Logarithmic functions help.

• March 17th 2008, 02:27 PM
RedBarron
Logarithmic functions help.
Im taking Business calc so it's not nearly as hard as normal calc, and I have a few questions on a take home quiz I have.

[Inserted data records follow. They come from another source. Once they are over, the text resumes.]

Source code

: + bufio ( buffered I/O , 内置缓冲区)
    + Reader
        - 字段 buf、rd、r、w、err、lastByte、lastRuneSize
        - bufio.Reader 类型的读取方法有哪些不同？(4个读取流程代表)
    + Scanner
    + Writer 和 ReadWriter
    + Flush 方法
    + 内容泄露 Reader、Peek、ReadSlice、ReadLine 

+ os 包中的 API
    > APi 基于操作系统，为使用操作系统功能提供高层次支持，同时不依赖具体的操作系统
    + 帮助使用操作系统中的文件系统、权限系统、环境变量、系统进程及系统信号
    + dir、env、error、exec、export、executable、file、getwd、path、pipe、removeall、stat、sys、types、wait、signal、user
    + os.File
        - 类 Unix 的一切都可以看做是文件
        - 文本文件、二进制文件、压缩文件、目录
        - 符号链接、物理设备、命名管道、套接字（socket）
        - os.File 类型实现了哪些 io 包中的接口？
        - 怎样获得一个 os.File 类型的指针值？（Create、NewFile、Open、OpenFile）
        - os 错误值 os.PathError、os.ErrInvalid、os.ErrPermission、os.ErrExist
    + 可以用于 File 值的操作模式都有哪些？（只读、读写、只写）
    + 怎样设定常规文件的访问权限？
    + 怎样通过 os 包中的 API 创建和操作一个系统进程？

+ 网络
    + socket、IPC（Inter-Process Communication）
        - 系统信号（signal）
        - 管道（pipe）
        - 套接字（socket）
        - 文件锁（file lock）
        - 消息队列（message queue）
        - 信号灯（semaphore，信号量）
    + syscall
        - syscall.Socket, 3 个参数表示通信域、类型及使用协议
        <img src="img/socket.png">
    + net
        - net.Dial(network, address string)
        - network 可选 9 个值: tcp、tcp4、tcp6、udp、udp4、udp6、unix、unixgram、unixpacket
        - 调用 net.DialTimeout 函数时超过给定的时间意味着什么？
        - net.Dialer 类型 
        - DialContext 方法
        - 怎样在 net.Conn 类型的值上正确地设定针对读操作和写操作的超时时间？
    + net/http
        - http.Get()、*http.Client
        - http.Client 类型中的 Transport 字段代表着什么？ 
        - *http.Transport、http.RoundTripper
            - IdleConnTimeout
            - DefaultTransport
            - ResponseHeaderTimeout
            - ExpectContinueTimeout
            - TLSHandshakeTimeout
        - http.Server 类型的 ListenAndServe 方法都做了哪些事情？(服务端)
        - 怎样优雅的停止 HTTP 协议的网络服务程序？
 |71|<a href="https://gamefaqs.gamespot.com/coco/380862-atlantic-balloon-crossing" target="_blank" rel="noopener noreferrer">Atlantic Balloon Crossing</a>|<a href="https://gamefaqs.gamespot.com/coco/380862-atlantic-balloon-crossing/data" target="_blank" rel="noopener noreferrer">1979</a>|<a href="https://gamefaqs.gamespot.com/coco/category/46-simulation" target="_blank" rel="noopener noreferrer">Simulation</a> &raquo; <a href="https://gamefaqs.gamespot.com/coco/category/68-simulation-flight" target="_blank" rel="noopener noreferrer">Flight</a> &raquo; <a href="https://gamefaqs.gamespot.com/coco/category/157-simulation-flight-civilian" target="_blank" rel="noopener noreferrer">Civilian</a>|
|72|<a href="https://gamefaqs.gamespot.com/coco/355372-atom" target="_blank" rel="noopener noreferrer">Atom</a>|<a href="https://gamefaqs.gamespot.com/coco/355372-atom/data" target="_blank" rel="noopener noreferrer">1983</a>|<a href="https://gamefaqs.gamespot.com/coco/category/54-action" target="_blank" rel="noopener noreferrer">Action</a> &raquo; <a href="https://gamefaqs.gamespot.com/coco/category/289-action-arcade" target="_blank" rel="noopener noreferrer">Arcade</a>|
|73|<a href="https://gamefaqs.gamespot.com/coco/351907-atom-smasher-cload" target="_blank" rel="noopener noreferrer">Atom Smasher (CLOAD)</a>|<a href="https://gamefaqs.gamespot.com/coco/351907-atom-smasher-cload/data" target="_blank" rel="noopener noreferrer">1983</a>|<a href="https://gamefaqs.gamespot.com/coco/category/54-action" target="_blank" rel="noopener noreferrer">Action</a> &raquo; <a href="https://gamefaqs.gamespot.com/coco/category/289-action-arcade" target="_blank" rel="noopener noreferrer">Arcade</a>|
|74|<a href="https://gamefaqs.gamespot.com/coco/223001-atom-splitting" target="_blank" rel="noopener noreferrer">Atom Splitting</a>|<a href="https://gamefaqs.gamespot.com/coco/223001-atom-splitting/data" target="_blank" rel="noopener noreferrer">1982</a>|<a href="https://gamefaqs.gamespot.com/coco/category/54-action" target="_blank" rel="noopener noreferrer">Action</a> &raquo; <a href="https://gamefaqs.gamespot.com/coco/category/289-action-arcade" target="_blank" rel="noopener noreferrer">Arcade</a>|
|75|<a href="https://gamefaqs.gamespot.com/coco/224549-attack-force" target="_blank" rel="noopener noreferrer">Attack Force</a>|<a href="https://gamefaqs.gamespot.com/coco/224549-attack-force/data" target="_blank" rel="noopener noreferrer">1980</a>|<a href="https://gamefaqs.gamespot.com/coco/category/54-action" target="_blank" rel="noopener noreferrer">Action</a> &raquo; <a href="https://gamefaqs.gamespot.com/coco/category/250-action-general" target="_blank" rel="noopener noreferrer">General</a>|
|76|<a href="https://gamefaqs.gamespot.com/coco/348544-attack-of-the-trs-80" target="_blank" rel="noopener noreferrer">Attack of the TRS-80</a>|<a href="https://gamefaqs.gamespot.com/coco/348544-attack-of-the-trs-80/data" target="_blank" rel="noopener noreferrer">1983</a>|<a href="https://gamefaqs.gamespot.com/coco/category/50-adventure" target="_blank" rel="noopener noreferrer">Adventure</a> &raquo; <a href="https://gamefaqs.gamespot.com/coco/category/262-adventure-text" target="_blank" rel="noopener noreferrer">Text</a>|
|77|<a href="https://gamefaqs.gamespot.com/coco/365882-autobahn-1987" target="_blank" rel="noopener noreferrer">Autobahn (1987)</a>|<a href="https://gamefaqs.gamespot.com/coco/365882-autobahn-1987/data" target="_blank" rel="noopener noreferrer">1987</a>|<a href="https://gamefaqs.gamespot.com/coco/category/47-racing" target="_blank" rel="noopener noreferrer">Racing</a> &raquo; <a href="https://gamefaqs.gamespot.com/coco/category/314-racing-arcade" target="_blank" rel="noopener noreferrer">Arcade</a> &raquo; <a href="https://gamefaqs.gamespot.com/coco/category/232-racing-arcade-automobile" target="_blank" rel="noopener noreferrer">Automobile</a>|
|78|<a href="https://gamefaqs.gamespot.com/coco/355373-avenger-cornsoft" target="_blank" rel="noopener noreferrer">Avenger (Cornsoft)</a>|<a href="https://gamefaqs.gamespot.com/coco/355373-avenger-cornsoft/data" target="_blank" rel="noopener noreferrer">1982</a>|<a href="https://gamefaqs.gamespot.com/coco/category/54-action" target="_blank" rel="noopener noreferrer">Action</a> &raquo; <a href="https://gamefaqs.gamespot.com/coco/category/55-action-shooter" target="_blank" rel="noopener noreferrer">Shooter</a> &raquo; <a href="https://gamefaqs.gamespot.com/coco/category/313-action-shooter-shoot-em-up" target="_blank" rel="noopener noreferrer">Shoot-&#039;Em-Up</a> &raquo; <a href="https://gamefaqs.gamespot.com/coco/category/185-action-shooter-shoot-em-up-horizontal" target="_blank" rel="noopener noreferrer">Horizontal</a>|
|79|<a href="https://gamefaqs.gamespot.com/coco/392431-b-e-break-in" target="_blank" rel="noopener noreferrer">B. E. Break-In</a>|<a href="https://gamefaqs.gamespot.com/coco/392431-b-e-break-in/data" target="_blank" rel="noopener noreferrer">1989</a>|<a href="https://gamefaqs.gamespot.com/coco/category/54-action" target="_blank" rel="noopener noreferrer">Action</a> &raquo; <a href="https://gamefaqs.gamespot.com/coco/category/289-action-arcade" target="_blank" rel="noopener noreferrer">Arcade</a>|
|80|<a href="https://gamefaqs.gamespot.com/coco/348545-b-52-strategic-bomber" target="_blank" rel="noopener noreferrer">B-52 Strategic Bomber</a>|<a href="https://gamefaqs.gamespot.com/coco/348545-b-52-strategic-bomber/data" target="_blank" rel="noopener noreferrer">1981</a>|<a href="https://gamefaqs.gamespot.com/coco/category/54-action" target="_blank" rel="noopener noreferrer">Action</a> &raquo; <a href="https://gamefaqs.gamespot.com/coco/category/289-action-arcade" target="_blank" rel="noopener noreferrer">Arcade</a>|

If any one could help me it would be greatly appreciated.

Find the derivative, do not need to simplify

g(x)=ln(2x-3/x^2-4)

and f(x)=(ln(12x^2+5))^25

lastly y=e^x ln(5x)

Thanks a lot, im pretty much done with the quiz im just not sure on these 3 probs (Headbang)
• March 17th 2008, 03:55 PM
o_O
Some of the questions are a bit ambiguous but seems like they involve the application of the chain rule which says:
$\left[f(g(x))\right]' = f'\left(g(x)\right) \cdot g'(x)$

For: $y = ln\left(\frac{2x-3}{x^{2}-4}\right)$
Let: $f(x) = ln(x) \quad \quad g(x) = \frac{2x - 3}{x^{2}-4}$

Applying the formula:
$\left[ ln\left(\frac{2x-3}{x^{2}-4}\right) \right]' = \underbrace{\frac{1}{g(x)}}_{(\ln x)' = \frac{1}{x}} \cdot \: \:g'(x)$
$= \frac{1}{\frac{2x - 3}{x^{2}-4}} \cdot \left(\frac{2x-3}{x^{2}-4}\right)'$
$= \frac{x^{2} - 4}{2x - 3} \cdot \underbrace{\left(\frac{2x-3}{x^{2}-4}\right)'}_{\mbox{Quotient Rule}}$

See if you can apply the chain rule to the other questions.